Copy every line of the material below without changes, omitting the picture lines.

---*---

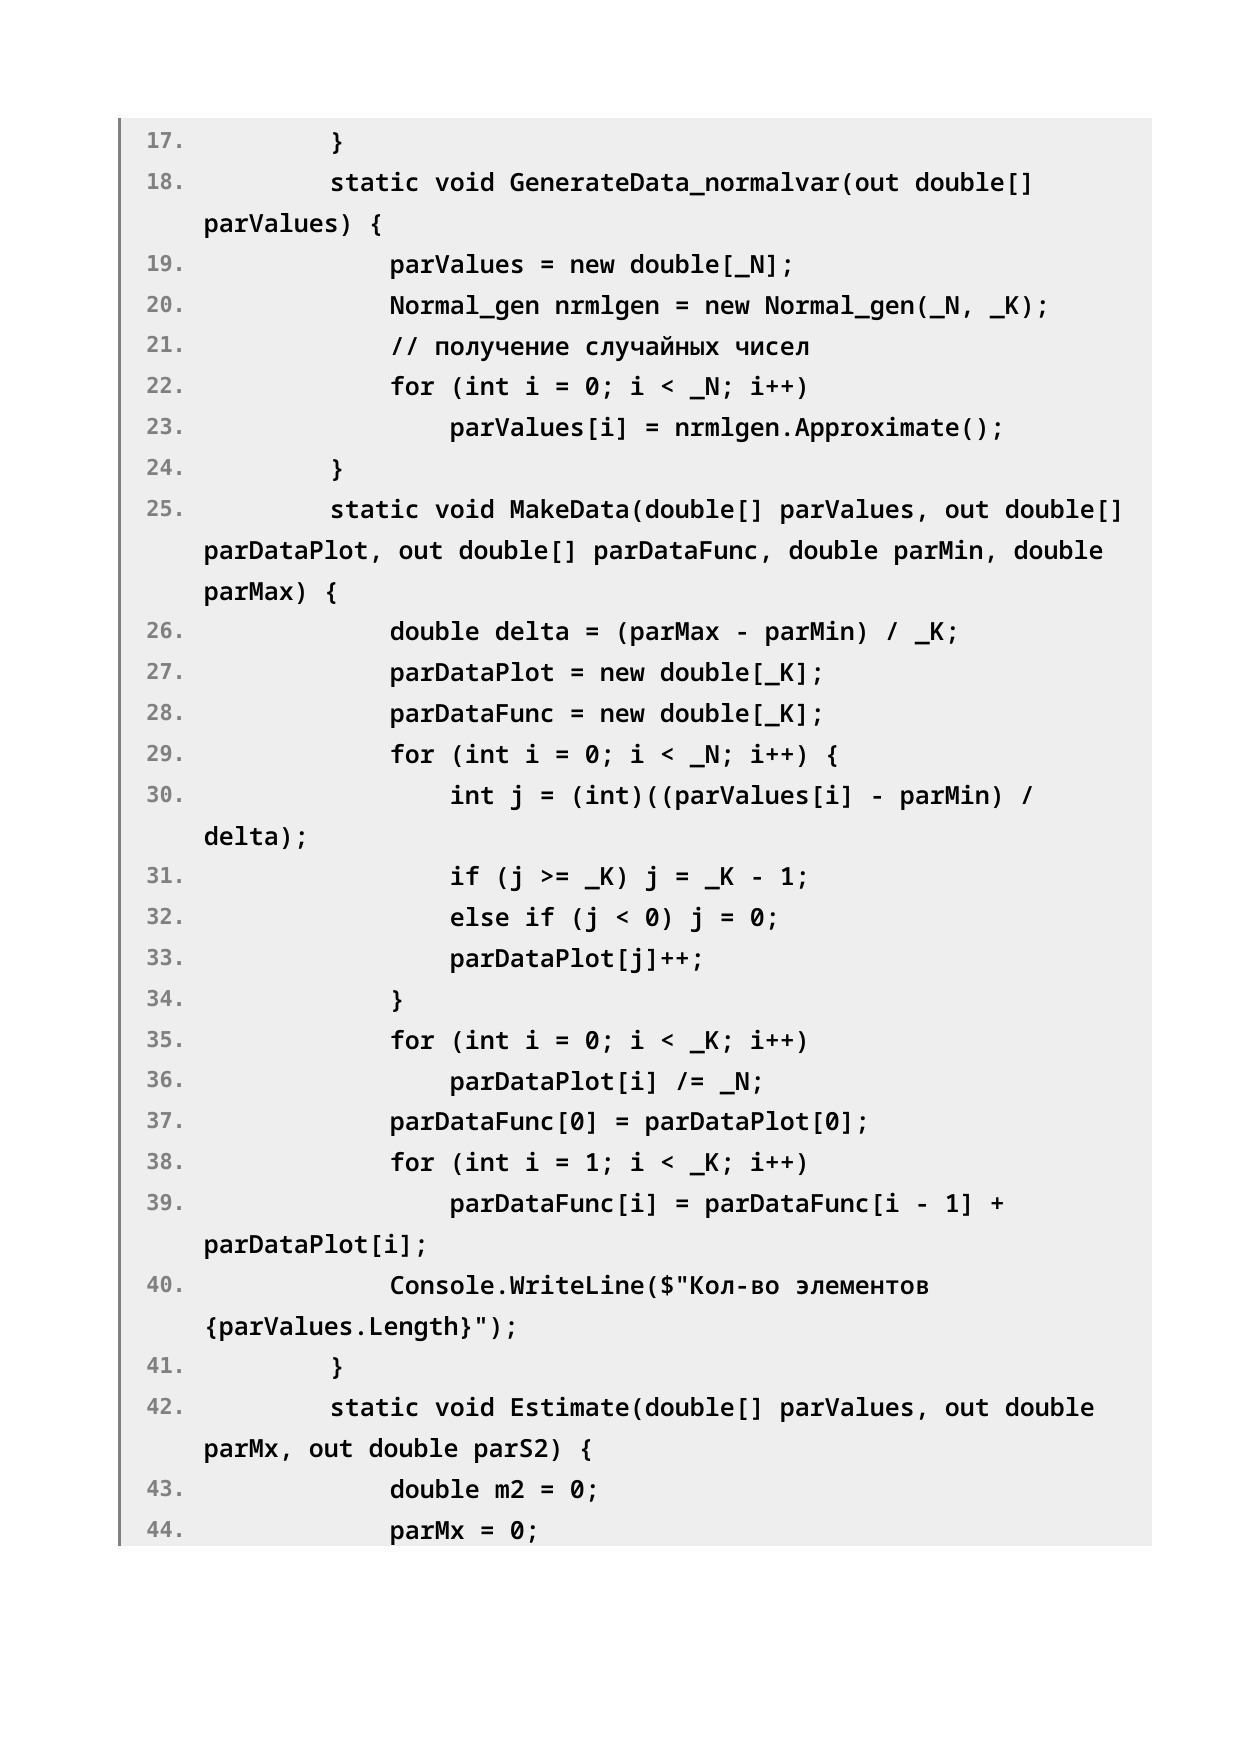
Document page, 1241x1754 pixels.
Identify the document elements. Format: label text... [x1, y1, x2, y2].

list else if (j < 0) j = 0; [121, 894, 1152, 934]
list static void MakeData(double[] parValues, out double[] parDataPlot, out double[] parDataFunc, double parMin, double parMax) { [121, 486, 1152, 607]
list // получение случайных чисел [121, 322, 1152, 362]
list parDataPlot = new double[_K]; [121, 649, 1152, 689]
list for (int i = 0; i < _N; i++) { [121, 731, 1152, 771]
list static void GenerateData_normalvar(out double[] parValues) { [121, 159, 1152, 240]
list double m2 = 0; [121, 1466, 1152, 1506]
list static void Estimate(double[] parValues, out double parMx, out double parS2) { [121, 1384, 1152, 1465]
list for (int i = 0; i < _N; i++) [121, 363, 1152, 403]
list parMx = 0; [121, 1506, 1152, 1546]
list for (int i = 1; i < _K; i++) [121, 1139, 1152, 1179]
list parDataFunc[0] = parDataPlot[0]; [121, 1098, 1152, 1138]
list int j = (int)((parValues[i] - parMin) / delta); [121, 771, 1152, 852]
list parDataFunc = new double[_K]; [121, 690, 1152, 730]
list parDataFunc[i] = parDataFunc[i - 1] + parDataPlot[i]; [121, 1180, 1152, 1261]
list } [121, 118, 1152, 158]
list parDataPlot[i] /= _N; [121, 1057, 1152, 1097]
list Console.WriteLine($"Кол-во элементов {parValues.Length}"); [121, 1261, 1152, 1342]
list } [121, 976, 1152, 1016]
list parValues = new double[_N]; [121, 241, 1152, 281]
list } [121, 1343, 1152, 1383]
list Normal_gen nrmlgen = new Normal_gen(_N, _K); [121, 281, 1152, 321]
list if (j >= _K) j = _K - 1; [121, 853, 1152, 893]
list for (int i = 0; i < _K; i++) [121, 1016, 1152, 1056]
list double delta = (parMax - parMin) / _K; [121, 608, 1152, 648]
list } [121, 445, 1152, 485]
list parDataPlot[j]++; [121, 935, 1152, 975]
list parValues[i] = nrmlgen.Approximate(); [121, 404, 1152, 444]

---*---

▸ **Reply to the exercise**
Document page, 1241x1754 pixels.
Identify the document elements. Format: label text... [x1, y1, x2, y2].

list else if (j < 0) j = 0; [121, 894, 1152, 934]
list static void MakeData(double[] parValues, out double[] parDataPlot, out double[] parDataFunc, double parMin, double parMax) { [121, 486, 1152, 607]
list // получение случайных чисел [121, 322, 1152, 362]
list parDataPlot = new double[_K]; [121, 649, 1152, 689]
list for (int i = 0; i < _N; i++) { [121, 731, 1152, 771]
list static void GenerateData_normalvar(out double[] parValues) { [121, 159, 1152, 240]
list double m2 = 0; [121, 1466, 1152, 1506]
list static void Estimate(double[] parValues, out double parMx, out double parS2) { [121, 1384, 1152, 1465]
list for (int i = 0; i < _N; i++) [121, 363, 1152, 403]
list parMx = 0; [121, 1506, 1152, 1546]
list for (int i = 1; i < _K; i++) [121, 1139, 1152, 1179]
list parDataFunc[0] = parDataPlot[0]; [121, 1098, 1152, 1138]
list int j = (int)((parValues[i] - parMin) / delta); [121, 771, 1152, 852]
list parDataFunc = new double[_K]; [121, 690, 1152, 730]
list parDataFunc[i] = parDataFunc[i - 1] + parDataPlot[i]; [121, 1180, 1152, 1261]
list } [121, 118, 1152, 158]
list parDataPlot[i] /= _N; [121, 1057, 1152, 1097]
list Console.WriteLine($"Кол-во элементов {parValues.Length}"); [121, 1261, 1152, 1342]
list } [121, 976, 1152, 1016]
list parValues = new double[_N]; [121, 241, 1152, 281]
list } [121, 1343, 1152, 1383]
list Normal_gen nrmlgen = new Normal_gen(_N, _K); [121, 281, 1152, 321]
list if (j >= _K) j = _K - 1; [121, 853, 1152, 893]
list for (int i = 0; i < _K; i++) [121, 1016, 1152, 1056]
list double delta = (parMax - parMin) / _K; [121, 608, 1152, 648]
list } [121, 445, 1152, 485]
list parDataPlot[j]++; [121, 935, 1152, 975]
list parValues[i] = nrmlgen.Approximate(); [121, 404, 1152, 444]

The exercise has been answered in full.